• _Problem requirements_:
List every line in the listing below that contains the word "golden". Only matches with the same capitalization count.

---------- Data for the task

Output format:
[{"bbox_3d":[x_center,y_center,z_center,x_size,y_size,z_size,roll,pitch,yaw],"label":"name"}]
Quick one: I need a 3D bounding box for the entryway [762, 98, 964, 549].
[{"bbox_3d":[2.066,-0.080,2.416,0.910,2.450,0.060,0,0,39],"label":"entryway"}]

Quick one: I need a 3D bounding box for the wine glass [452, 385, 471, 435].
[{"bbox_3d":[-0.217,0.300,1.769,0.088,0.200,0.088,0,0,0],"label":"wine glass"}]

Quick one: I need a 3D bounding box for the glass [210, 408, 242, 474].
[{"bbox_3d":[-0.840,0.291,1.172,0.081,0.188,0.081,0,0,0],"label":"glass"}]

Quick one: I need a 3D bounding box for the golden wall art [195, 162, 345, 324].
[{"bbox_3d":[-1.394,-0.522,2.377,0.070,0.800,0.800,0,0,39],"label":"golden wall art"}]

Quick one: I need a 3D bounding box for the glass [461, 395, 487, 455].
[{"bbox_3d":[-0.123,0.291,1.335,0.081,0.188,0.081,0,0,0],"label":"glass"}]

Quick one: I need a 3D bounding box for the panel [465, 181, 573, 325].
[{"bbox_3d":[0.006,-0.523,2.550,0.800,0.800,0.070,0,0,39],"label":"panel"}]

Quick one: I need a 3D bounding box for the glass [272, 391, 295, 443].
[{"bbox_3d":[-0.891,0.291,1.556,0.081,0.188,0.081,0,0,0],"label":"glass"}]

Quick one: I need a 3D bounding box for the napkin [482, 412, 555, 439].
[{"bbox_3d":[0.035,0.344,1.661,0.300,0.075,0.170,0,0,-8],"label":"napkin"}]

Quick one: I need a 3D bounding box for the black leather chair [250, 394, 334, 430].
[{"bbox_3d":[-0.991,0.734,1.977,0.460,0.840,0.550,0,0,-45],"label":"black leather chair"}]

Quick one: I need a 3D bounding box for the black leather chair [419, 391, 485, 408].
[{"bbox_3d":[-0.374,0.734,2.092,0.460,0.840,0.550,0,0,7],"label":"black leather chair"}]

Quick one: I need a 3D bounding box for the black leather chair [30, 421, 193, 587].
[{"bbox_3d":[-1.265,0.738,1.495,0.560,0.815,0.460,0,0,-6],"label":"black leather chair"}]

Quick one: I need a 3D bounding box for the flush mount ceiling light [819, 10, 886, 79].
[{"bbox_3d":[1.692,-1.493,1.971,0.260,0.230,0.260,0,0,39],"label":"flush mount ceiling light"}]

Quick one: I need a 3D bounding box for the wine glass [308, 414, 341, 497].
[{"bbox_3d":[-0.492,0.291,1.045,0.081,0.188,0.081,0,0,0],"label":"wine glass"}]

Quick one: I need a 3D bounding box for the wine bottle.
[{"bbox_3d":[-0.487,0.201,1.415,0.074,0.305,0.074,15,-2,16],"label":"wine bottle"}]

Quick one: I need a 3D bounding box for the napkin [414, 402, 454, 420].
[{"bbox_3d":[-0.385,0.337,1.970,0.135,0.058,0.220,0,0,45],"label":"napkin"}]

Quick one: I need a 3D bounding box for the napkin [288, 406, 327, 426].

--------------------

• _Result of this task_:
Quick one: I need a 3D bounding box for the golden wall art [195, 162, 345, 324].
[{"bbox_3d":[-1.394,-0.522,2.377,0.070,0.800,0.800,0,0,39],"label":"golden wall art"}]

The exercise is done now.